Wall Street Meltdown Turns McCain Pro-Regulation

Republican backs off earlier enthusiasm for deregulation
By Gabriel Winant,  Newser Staff
Posted Sep 17, 2008 12:00 PM CDT
Wall Street Meltdown Turns McCain Pro-Regulation
Sen. John McCain calls on a supporter wanting to ask a question during a town hall style meeting at the Asociacion Borinquena de Florida Central in Orlando, Fla., Monday, Sept. 15, 2008.    (AP Photo/Stephan Savoia)

With Wall Street in extremis, John McCain is backing away from a long history as an opponent of financial regulation, reports the Washington Post. The paper cites McCain's record in backing banking deregulation, including the 1999 legislation, sponsored by then-Sen. Phil Gramm, a McCain campaign adviser, that removed the Depression-era walls between banking, investment, and insurance companies.

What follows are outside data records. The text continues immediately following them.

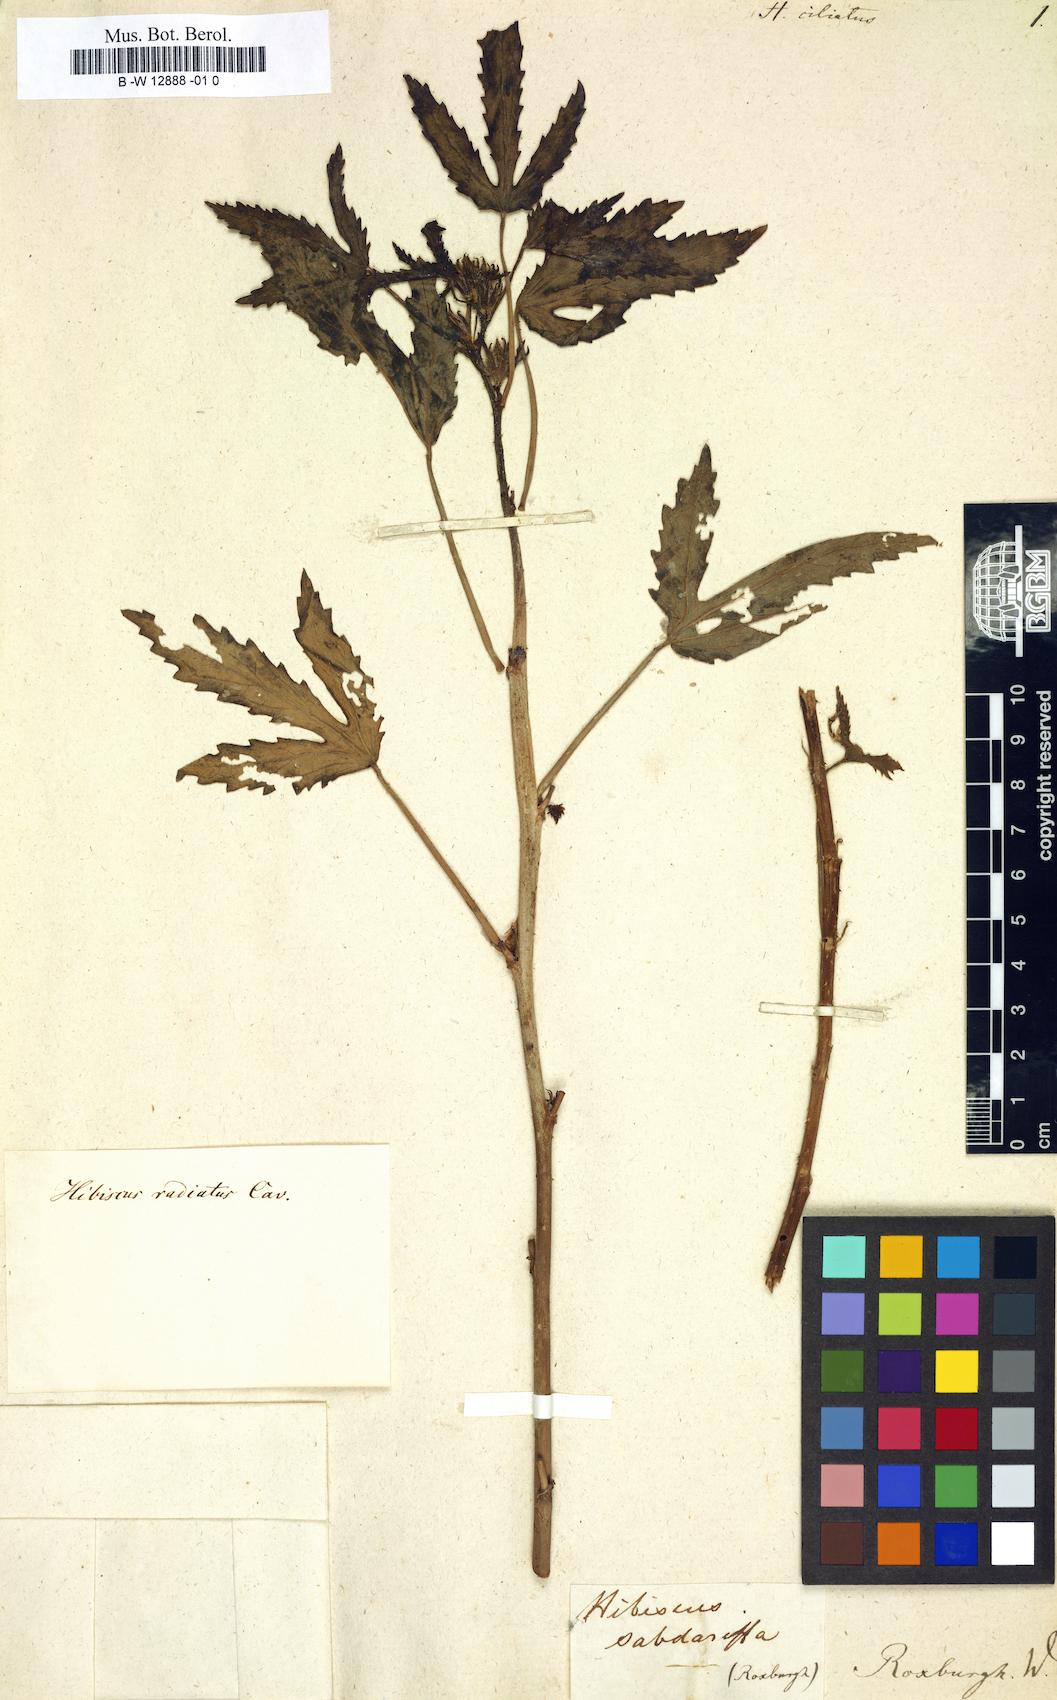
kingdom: Plantae
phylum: Tracheophyta
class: Magnoliopsida
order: Malvales
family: Malvaceae
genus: Perrierophytum
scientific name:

That bill allowed AIG to expand into the global banking and investing behemoth, but also paved the way for the likes of AIG and Lehman to take on the massive loads of risky debt that have precipitated this crisis. Now McCain is ferociously charging their CEOs with greed and misconduct, which he says is aided by "casual oversight by regulatory agencies in Washington," where oversight is "scattered, unfocused, and ineffective." As recently as March, he was calling for more deregulation.